God’s peace swept through me this week as I meditated on reconciliation and all that implied.
For God was pleased to have all his fullness dwell in him, and through him to reconcile everything to himself, whether things on earth or things in heaven, by making peace through his blood, shed on the cross. Colossians 1:19-20
It always surprises me, the turns we take on our journey with Christ. When the Spirit prompted me to choose this verse for our meditations last week, I began with feelings of humility and thankfulness. Humbled that God would love us so much that He “was pleased” to bring us peace. And thankful that Jesus made peace for us when we were so unworthy and unable. I thought that’s what I would be pondering this week.
The Fullness of Peace
But, no. I was startled when “peace and reconciliation” kept coming to mind. I thought I’d already focused on peace a few weeks ago. Was there really more God needed to show me (please join me in a chuckle at my arrogance!)?
Right now, He’s teaching me about the fullness of peace. I picture myself being physically close to God because of my reconciliation with Him. As I step closer to Him, into His light, I’m overpowered and lose myself; I become a reflection of His glory. My insecurities and self-doubts are meaningless because I’m defined by God, and nothing else.
In the never-ending process of dying to myself in order to fully follow the Lord, He’s helping me take off one more layer of insecurity. It’s amazing how “I’m not sure if I can” turns into “It doesn’t matter if I can or not, I’m with God and that’s where He wants me to go.” Peace with God and from God powers confidence.

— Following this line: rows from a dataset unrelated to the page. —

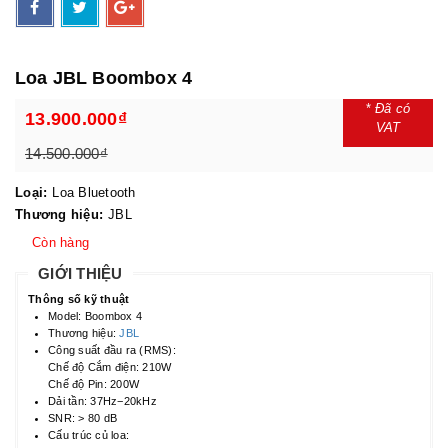
Loa JBL Boombox 4
*
Đã có
13.900.000₫
VAT
14.500.000₫
Loại:
Loa Bluetooth
Thương hiệu:
JBL
Còn hàng
GIỚI THIỆU
Thông số kỹ thuật
Model: Boombox 4
Thương hiệu:
JBL
Công suất đầu ra (RMS):
Chế độ Cắm điện: 210W
Chế độ Pin: 200W
Dải tần: 37Hz−20kHz
SNR: > 80 dB
Cấu trúc củ loa:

He’s now prompting me to take a step toward something I’ve never felt was within my abilities. But He’s showing me that my abilities don’t matter; it’s within His. He will fuel the process.
It’s a strange mix of release and power.
The Power of Peace
The lyrics “when peace like a river attendeth my way” keep coming to mind right now. I’ve always thought of peace as the opposite of sadness, anxiety, or anger. But it’s also the opposite of fear, which is the basis of insecurity, hesitation and a lack of confidence.
It feels very much like relaxing, letting go, and floating. But not in a brook or stream . . . in a river! A river that’s forceful, overwhelming, and powerful. Peace with God unleashes His mighty power in your life.
I’m excited about the direction He’s pointing me toward: He’s calling me to work on my writing skills and embrace the term “writer” more than “blogger” or “teacher.” Quite honestly, even writing that down feels pompous–it feels so outside my realm of abilities. But I’m willing to work on the skill if that’s where He wants to unleash His power. It’s a beautiful river I’m honored to float down.
I’d love to hear what you’ve been meditating on this week. This verse is so dense, I can imagine we all were taken in different directions.